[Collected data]
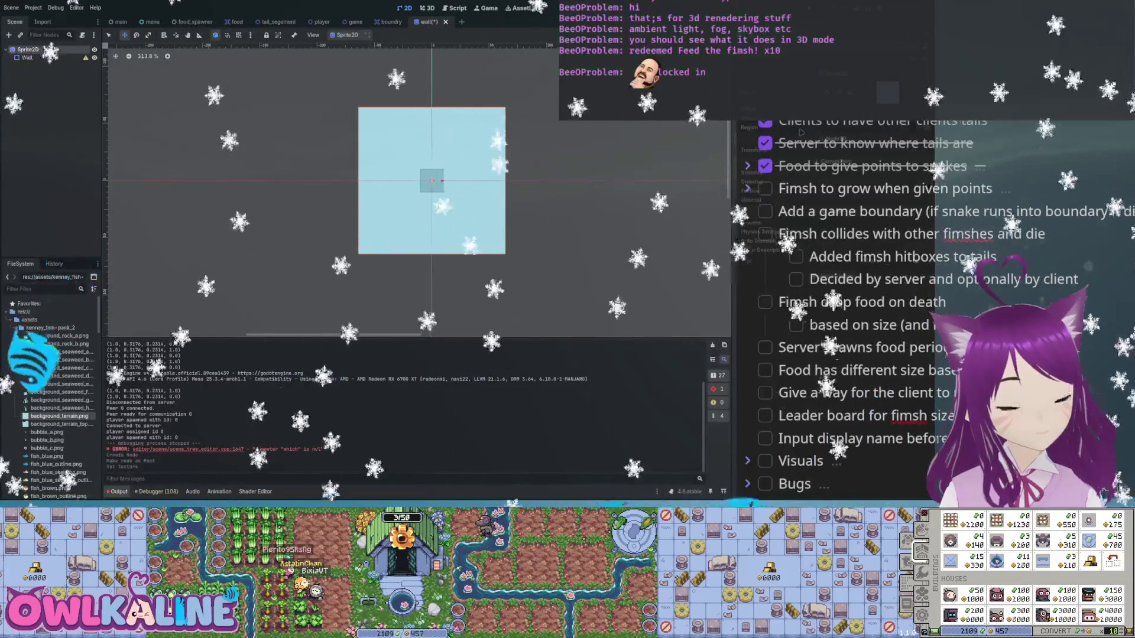
{"action": "left_click", "coordinate": [26, 57]}
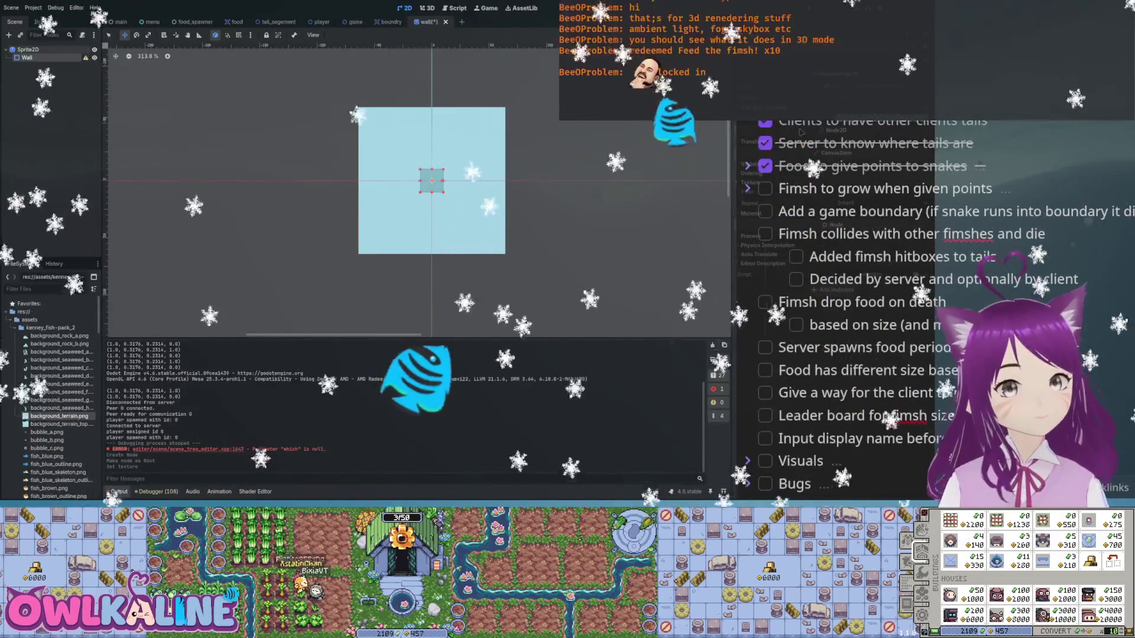
{"action": "left_click", "coordinate": [28, 49]}
{"action": "left_click", "coordinate": [27, 57]}
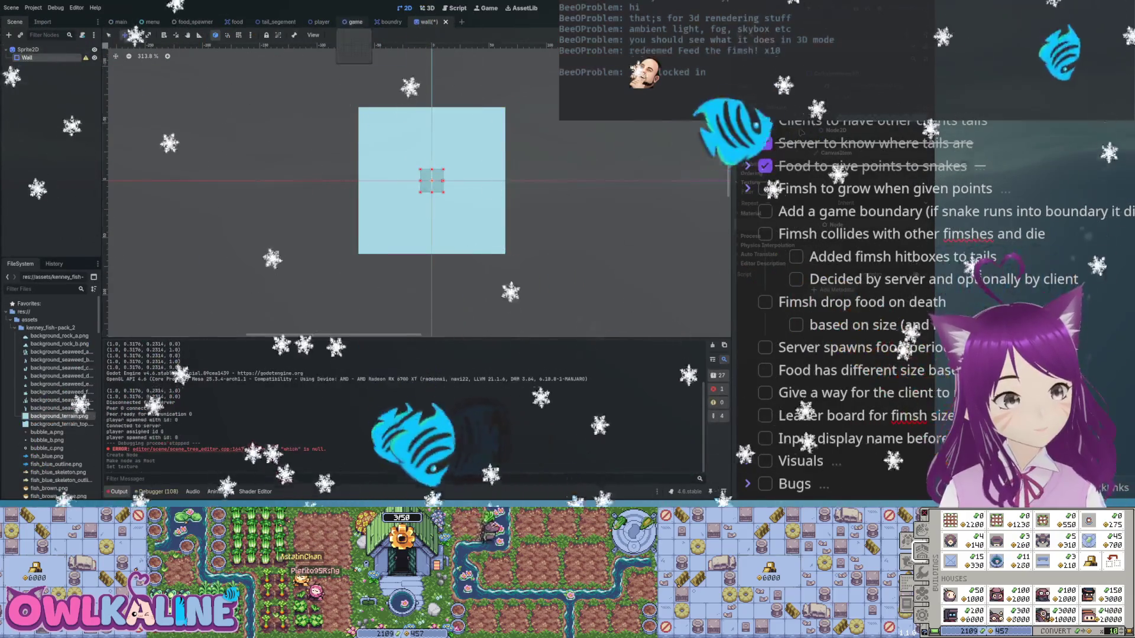
{"action": "left_click", "coordinate": [389, 22]}
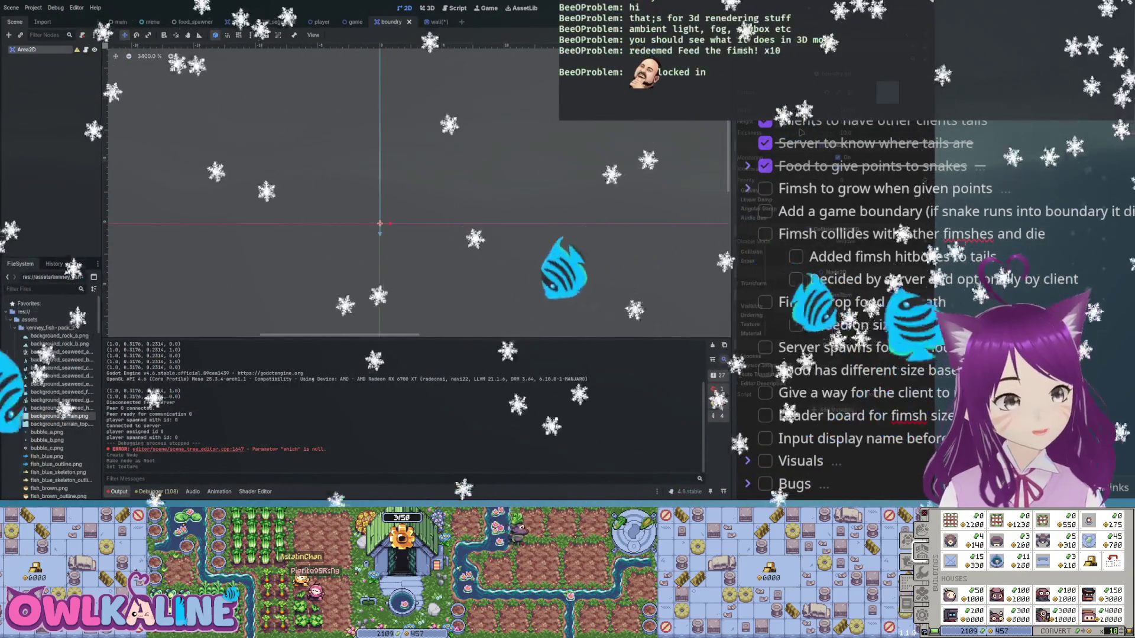
- Flip between the boundry and wall scene tabs, ending on the wall scene
{"action": "key", "text": "ctrl+Tab"}
{"action": "key", "text": "ctrl+shift+Tab"}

### TASK DIRECTIONS
What you return must match the entries above exactly, apart from the pictures, which are left out.

### TASK ANSWER
{"action": "left_click", "coordinate": [26, 57]}
{"action": "left_click", "coordinate": [28, 49]}
{"action": "left_click", "coordinate": [27, 57]}
{"action": "left_click", "coordinate": [389, 22]}
- Flip between the boundry and wall scene tabs, ending on the wall scene
{"action": "key", "text": "ctrl+Tab"}
{"action": "key", "text": "ctrl+shift+Tab"}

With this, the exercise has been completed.